Yogyakarta, Bimas Islam -- Tim Pengelola Program KUA Percontohan Ekonomi Umat mengelar sidang pleno penetapan penerima manfaat Program KUA Percontohan Ekonomi Umat. Melalui sidang pleno ini, diharapkan calon penerima manfaat sebanyak 10 orang bisa ditetapkan setelah melalui proses pendaftaran, seleksi, dan verifikasi lapangan.
Sidang pleno ini digelar di Ruang Balai Nikah KUA Kemantren Umbulharjo, Kota Yogyakarta, Senin (8/5/2023).
Kepala Bidang Penais Zawa Kanwil Kemenag Daerah Istimewa Yogyakarta (DIY), Nurhuda selaku Tim Pengarah dalam sambutannya mengatakan, tim verifikator sangat menentukan keberhasilan program, karena mereka juga bertindak sebagai pendamping.
Menurut Nurhuda, ada tiga kriteria penetapan calon penerima Program KUA Percontohan Ekonomi Umat.
“Pertama, latar belakang usaha. Calon penerima manfaat harus dipastikan ada kemauan yang kuat untuk maju dalam membangun usaha. Kedua, kondisi terkini, yakni betul-betul menekuni usahanya. Misal, lay out tempat, penataan dagangan, dan lainnya. Ketiga, prospek, yakni usaha yang mereka lakukan memiliki prospek yang lebih maju,” jelasnya kepada wartawan Bimas Islam (9/5).

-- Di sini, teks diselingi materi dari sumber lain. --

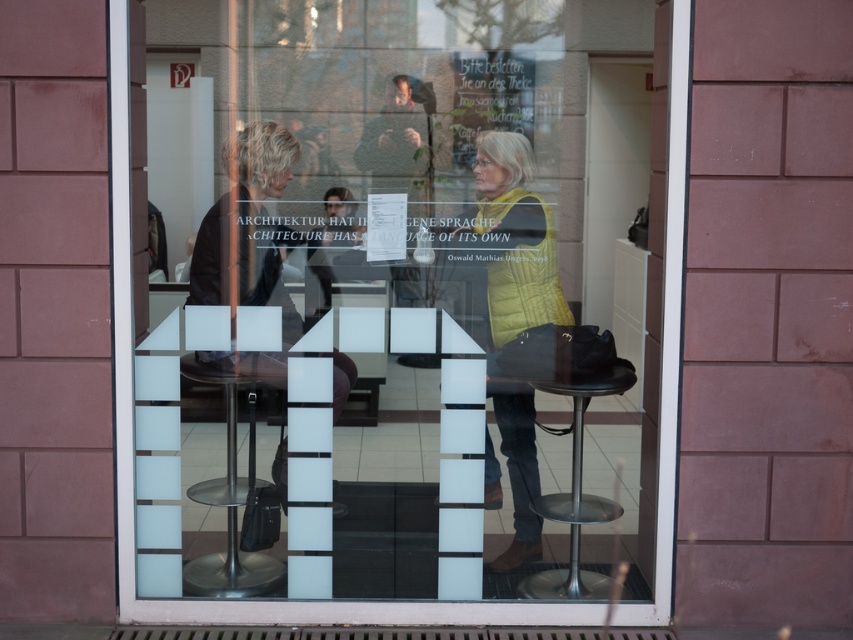
Is point (247, 289) behind point (186, 589)?

Yes, it is.

Can you confirm if matte black jacket at center is positioned to the right of metallic silver stool at center?

Correct, you'll find matte black jacket at center to the right of metallic silver stool at center.

Is point (254, 156) positioned in front of point (256, 570)?

Yes, point (254, 156) is in front of point (256, 570).

Where is `matte black jacket at center`? This screenshot has height=640, width=853. matte black jacket at center is located at coordinates tap(250, 248).

Find the location of `transparent glass window at center`. transparent glass window at center is located at coordinates (334, 310).

Which is behind, point (299, 550) or point (479, 202)?

Positioned behind is point (479, 202).

Locate an element on the screen. The image size is (853, 640). transparent glass window at center is located at coordinates (334, 310).

What are the coordinates of `transparent glass window at center` in the screenshot? It's located at (334, 310).

Does transparent glass window at center have a greater width compared to metallic black stool at lower right?

Yes.

Based on the photo, can you confirm if transparent glass window at center is shorter than metallic black stool at lower right?

No.

Image resolution: width=853 pixels, height=640 pixels. What do you see at coordinates (334, 310) in the screenshot? I see `transparent glass window at center` at bounding box center [334, 310].

Locate an element on the screen. This screenshot has width=853, height=640. transparent glass window at center is located at coordinates (334, 310).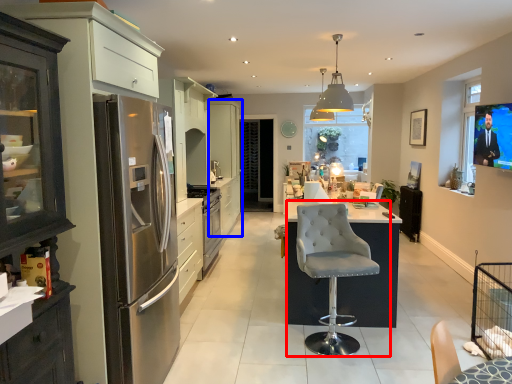
Question: Which of the following is the farthest to the observer, chair (highlighted by a red box) or cabinetry (highlighted by a blue box)?

Choices:
 (A) chair
 (B) cabinetry

Answer: (B)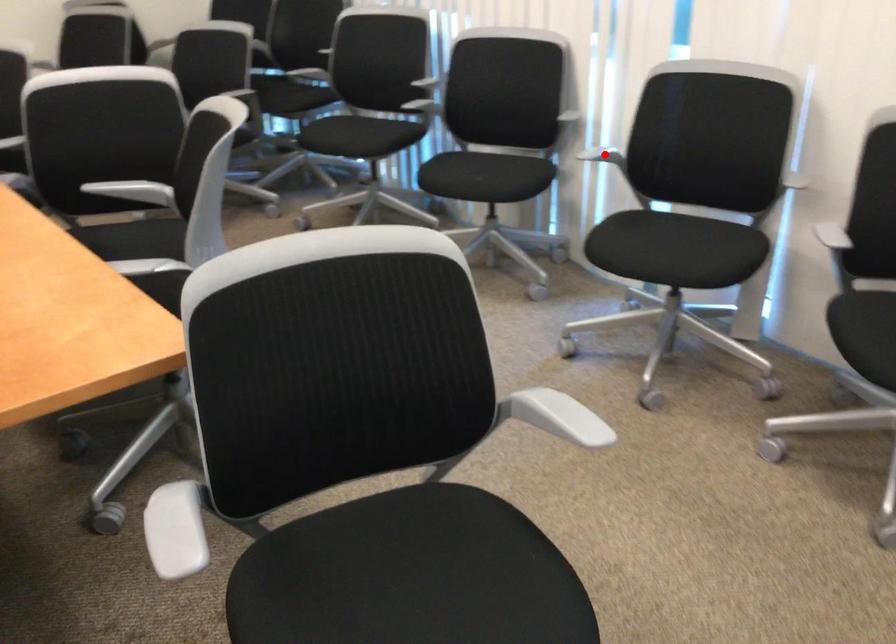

Sementara itu, Kepala KUA Umbulharjo, Handdri Kusuma mengatakan, pendaftar calon penerima manfaat Program Pemberdayaan Ekonomi Umat mencapai sebanyak 17 pelaku usaha. Setelah dilakukan assesmen, 14 pelaku usaha telah memenuhi syarat. Selanjutnya, dari 14 calon penerima manfaat tersebut, telah dilakukan verifikasi lapangan pada 2 dan 3 Mei 2023.
Analis Kebijakan Bidang Penais Zawa Kanwil Kemenag DIY sekaligus anggota Tim Pengelola Program KUA Percontohan Ekonomi Umat Daerah Istimewa Yogyakarta, Misbahrudin menjelaskan, Bidang Penais Zawa Kanwil Kemenag DIY melalui DIPA tahun 2023, akan melaksanakan Program KUA Percontohan Ekonomi Umat di KUA Kemantren Umbulharjo Kota Yogyakarta.
“Ada 10 penerima manfaat program Pemberdayaan Ekonomi Umat, masing-masing menerima bantuan Rp10 juta. Program ini merupakan salah satu program unggulan Kementerian Agama sebagai tindak lanjut program Revitalisasi KUA", ungkapnya.
Sidang Pleno ini diikuti tim yang terdiri dari Bidang Penais Zawa, Kemenag Kota Yogyakarta, KUA Umbulharjo, dan LAZ Rumah Zakat Perwakilan DIY.